Above the entrances and elsewhere around the temple are closed-circuit TVs showing the Deity, but the pilgrims are not much interested in them. They want to get in and see the Deity as He is. Streams of people pour into the main gates, as others pour out the side gate. The front gates are barricaded to allow people to enter in shifts. The women use a separate entrance, and once inside they stand in front of the men, separated by a barrier. All the pilgrims see the Deity and then go outside and circumbulate the temple.
To have darsana of the Lord during arati is auspicious, but the aratis last only a few minutes, so there’s a tremendous rush. Inside the temple,the security forces blow whistles to control the crowd but they have very little effect as thousands of people push and shove their way around one another. No one seems to mind them. The Lord’s big eyes look kindly upon His devotees. Everyone is happy chanting the Lord’s names and having His darsana.

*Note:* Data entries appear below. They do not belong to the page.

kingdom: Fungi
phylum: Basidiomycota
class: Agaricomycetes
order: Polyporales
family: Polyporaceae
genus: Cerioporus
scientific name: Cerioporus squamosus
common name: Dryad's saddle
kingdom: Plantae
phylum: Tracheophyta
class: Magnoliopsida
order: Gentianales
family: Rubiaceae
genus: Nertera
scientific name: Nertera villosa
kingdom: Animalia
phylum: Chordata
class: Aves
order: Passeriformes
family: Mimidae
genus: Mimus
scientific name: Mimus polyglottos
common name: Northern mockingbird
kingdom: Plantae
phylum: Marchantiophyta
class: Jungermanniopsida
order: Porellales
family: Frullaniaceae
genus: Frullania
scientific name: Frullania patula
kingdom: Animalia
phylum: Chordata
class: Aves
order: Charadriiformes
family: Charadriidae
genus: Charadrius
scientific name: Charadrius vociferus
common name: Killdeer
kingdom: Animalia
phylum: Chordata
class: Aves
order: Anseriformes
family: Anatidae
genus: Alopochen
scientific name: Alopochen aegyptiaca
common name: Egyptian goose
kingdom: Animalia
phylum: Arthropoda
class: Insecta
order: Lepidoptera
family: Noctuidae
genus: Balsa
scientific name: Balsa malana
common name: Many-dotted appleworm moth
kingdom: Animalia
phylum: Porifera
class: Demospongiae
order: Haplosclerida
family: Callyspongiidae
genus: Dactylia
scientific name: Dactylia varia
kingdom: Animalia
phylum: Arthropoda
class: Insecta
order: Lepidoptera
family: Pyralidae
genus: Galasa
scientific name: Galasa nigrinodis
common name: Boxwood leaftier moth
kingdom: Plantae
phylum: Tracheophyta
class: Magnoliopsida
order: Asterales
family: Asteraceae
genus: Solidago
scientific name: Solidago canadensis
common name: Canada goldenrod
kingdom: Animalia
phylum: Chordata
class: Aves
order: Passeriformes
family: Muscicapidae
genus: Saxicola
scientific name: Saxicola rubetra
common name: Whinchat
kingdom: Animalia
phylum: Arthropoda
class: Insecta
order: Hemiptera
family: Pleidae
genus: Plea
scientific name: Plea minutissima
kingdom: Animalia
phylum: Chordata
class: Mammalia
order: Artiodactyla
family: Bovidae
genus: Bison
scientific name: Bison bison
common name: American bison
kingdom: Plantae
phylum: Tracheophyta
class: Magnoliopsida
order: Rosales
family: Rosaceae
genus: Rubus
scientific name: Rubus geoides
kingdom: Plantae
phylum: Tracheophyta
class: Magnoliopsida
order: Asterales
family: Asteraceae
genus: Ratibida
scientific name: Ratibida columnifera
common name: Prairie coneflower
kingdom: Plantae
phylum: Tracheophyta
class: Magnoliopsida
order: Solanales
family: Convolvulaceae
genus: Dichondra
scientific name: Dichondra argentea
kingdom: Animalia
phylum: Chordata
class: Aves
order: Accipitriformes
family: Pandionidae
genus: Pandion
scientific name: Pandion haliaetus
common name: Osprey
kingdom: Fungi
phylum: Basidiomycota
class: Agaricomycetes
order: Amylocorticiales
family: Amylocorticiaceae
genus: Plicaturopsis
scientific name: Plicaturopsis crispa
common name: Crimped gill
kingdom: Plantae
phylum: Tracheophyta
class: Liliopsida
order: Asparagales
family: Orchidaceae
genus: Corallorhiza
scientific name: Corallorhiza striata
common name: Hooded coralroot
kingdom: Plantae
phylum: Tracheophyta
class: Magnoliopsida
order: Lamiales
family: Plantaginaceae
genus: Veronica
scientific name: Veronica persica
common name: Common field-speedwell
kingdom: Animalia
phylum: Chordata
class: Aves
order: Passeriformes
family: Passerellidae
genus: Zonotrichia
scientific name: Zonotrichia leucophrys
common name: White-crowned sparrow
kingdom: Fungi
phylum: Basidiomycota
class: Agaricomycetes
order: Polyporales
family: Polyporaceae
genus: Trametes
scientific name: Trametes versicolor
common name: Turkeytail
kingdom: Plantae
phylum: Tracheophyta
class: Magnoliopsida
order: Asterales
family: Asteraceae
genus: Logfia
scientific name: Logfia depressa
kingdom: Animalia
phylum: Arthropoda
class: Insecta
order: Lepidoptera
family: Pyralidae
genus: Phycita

People bring boxes of sweets, open them, hold them above their heads, and offer the sweets by waving their hands toward the Lord over the boxes. They will take the sweets home and give them to people in their villages. In front of the temple a shop sells tulasi leaves to place on sweets bought to be offered to Ranchor Raya.
Apart from Ranchor Raya, Dakor is also famous for gota, lota, and phota. Gota means a local variant of pakora (batter-dipped, deep-fried vegetable) made with coarse chickpea flour and fenugreek leaves and served with yogurt. Lota means a drinking cup; many copper, steel, and aluminium lotas are available in Dakor. Phota means a photo of the deity. These are the things people like to buy.